GRHS would have been the smallest school in the new league


The Glen Rock hockey team poses after winning the State Public B championship on March 6. The team competes in the Big North as an associate member, and the league is threatening to expel them unless Glen Rock becomes a full member of the league and moves all its teams there.

Glen Rock High School will not be joining the Big North athletic conference and will instead remain in its current league, the North Jersey Interscholastic Conference, Schools superintendent Paula Valenti announced at Monday’s Board of Ed meeting.

“That is my recommendation,” Valenti said. “I’d like to put this matter to rest, and so moving forward… our response to the Big North is that Glen Rock will remain in the (NJIC) conference as is.”

GRHS athletic director Frank Violante told the board at the meeting that the Big North, which is made up of generally large schools that include parochial school athletic powers Don Bosco, Bergen Catholic and Immaculate Heart Academy, as well as large public schools like Ridgewood, Hackensack and Wayne Hills and Wayne Valley, had approached Glen Rock and notified the school that the Panthers’ hockey team, which competes in the Big North and which earlier this month won the state hockey championship, would no longer be allowed to compete in the league unless Glen Rock joined as a full member, with all its teams competing in the league.

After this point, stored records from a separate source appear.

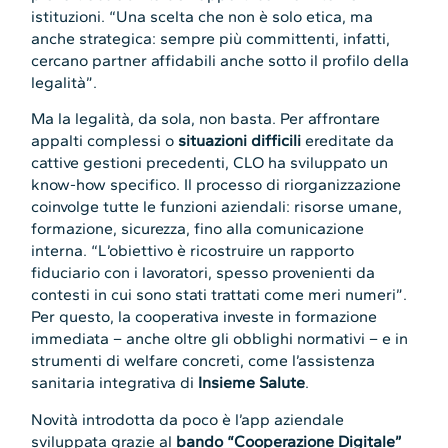
istituzioni. “Una scelta che non è solo etica, ma
anche strategica: sempre più committenti, infatti,
cercano partner affidabili anche sotto il profilo della
legalità”.
Ma la legalità, da sola, non basta. Per affrontare
appalti complessi o
situazioni difficili
ereditate da
cattive gestioni precedenti, CLO ha sviluppato un
know-how specifico. Il processo di riorganizzazione
coinvolge tutte le funzioni aziendali: risorse umane,
formazione, sicurezza, fino alla comunicazione
interna. “L’obiettivo è ricostruire un rapporto
fiduciario con i lavoratori, spesso provenienti da
contesti in cui sono stati trattati come meri numeri”.
Per questo, la cooperativa investe in formazione
immediata – anche oltre gli obblighi normativi – e in
strumenti di welfare concreti, come l’assistenza
sanitaria integrativa di
Insieme Salute
.
Novità introdotta da poco è l’app aziendale
sviluppata grazie al
bando “Cooperazione Digitale”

If Glen Rock were to join the league, it would be the smallest school in the league, with a current enrollment of 721, more than 100 fewer students than the next smallest team, according to GRHS principal John Arlotta.

Violante said he sent emails to all his coaches in January about the Big North and initially, some were in favor of leaving the NJIC, a small-schools league that features schools like Hawthorne, Garfield and Saddle Brook, to join the Big North. However, over time, several of those coaches changed their minds and decided moving to the Big North would not be such a good idea.

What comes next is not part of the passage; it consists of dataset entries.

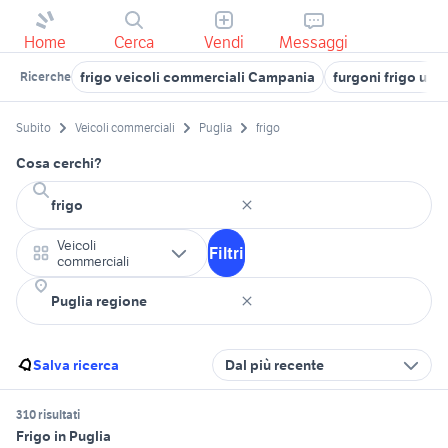
Home
Cerca
Vendi
Messaggi
frigo veicoli commerciali Campania
furgoni frigo usat
Ricerche
Subito
Veicoli commerciali
Puglia
frigo
Cosa cerchi?
Veicoli
Filtri
commerciali
Salva ricerca
Dal più recente
310 risultati
Frigo in Puglia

“We think we can compete in the Big North, there’s no doubt about it,” Violante said. “However, there are some sports that when we go into the Big North would have a problem. Football is one of them, there’s no doubt about it.”

Arlotta said the decision to not join the Big North was not an easy one, because if the hockey team is expelled by the league it would be hard on that team. The NJIC does not offer hockey.

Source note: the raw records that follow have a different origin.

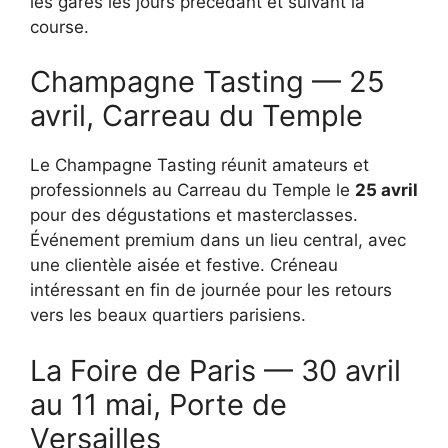
les gares les jours précédant et suivant la
course.
Champagne Tasting — 25
avril, Carreau du Temple
Le Champagne Tasting réunit amateurs et
professionnels au Carreau du Temple le
25 avril
pour des dégustations et masterclasses.
Événement premium dans un lieu central, avec
une clientèle aisée et festive. Créneau
intéressant en fin de journée pour les retours
vers les beaux quartiers parisiens.
La Foire de Paris — 30 avril
au 11 mai, Porte de
Versailles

“By us not doing anything, we could hurt ice hockey,” Arlotta said. “We certainly don’t want to do that.”

“It’s not an easy decision,” he continued. “We’d like to say yes, but at the same point, I think the concern is that this isn’t the right time to do this.

“We’d love to be able to delay this a little bit and see if the Big North would work with us and work towards it, but if you had ask us right now… we think our recommendation would be that staying (in the NJIC) is the right thing right now, and maybe working towards it in the future.”

Violante said joining the Big North would be a two-year commitment. It would have been set to begin in 2018-19 and run through the 2019-20 school year. So, his understanding is that the hockey team will be able to compete in the league next season, and will need a new league to play in for 2018-19.